Herein lies the problem. One side has taken the position that unless everything works perfectly, the entire test is a failure. The other side chooses to ignore, or at least compartmentalize, the obvious failure of a critical system as though that was something outside of the flight event. It’s all or nothing to both sides.
Well, if your position is that everything must be perfect or the whole thing is a failure, then you are patently incorrect and promoting an engineering impossibility. If your position is that the test was a 100 percent success because the post-landing rollout was not, strictly speaking, part of the test regime, then you are incorrect as well. If the vehicle is damaged, it’s not a perfect flight regardless of whether or not the test was a success, period.
The fact is, from an engineering standpoint – and in an engineering test, that is the only thing that counts – the Dream Chaser test was like almost all other tests of aerospace vehicles throughout history. It was neither a complete success nor was it a total failure. Attempts to claim otherwise in order to score political points is both disingenuous and damaging to the overall cause of space development.
If a test meets 98% of its objectives, then it’s 98% successful because that is the purpose of the test. For an operational vehicle, the standard is different – does it meet the business objective of safely delivering its payload. Even then, components and systems may fail but if it doesn’t result in a loss of the mission and its objectives, it’s not a total failure.

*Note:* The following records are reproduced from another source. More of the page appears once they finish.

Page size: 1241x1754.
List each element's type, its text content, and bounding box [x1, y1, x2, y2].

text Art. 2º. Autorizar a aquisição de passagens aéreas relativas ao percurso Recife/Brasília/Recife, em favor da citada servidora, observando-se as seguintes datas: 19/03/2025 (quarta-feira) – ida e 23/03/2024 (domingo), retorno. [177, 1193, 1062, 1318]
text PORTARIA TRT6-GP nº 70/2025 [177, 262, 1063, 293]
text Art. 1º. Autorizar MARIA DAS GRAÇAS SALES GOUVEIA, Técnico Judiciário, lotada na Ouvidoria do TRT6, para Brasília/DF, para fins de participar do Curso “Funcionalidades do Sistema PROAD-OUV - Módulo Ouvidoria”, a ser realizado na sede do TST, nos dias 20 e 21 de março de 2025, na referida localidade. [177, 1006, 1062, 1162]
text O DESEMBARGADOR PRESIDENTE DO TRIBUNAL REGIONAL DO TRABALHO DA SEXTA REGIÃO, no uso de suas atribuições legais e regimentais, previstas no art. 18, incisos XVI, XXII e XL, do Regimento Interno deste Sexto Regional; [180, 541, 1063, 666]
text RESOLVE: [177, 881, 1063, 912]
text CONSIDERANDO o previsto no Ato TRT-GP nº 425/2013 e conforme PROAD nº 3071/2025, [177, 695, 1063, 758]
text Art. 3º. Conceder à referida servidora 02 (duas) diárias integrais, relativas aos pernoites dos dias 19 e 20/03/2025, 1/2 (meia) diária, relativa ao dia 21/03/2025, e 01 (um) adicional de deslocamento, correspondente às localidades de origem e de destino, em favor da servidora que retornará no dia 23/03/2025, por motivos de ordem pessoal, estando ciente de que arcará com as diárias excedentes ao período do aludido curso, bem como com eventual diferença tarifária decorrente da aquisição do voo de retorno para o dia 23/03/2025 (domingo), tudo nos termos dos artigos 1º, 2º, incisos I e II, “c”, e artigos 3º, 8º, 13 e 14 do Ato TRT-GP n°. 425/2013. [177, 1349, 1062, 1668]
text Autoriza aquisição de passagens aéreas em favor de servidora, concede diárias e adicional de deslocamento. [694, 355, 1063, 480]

Why are people making it all one way or all the other, as though the only two technical possibilities are 100% success or 100% failure? That is not engineering reality. In the engineering world, most often there is a combination of success and failure and rarely is something completely successful or a total loss. AT the end of space shuttle mission STS-51D, Discovery experienced multiple brake and tire failures that could have led to the loss of the vehicle. The brake problems were serious enough that post-Challenger, landings at KSC were stopped for several years while the problem was addressed. Was that a failure? YES – the brakes failed repeatedly. Were the missions failures? NO – the mission objectives were successfully accomplished.
The same standard should apply to Dream Chaser or any other vehicle.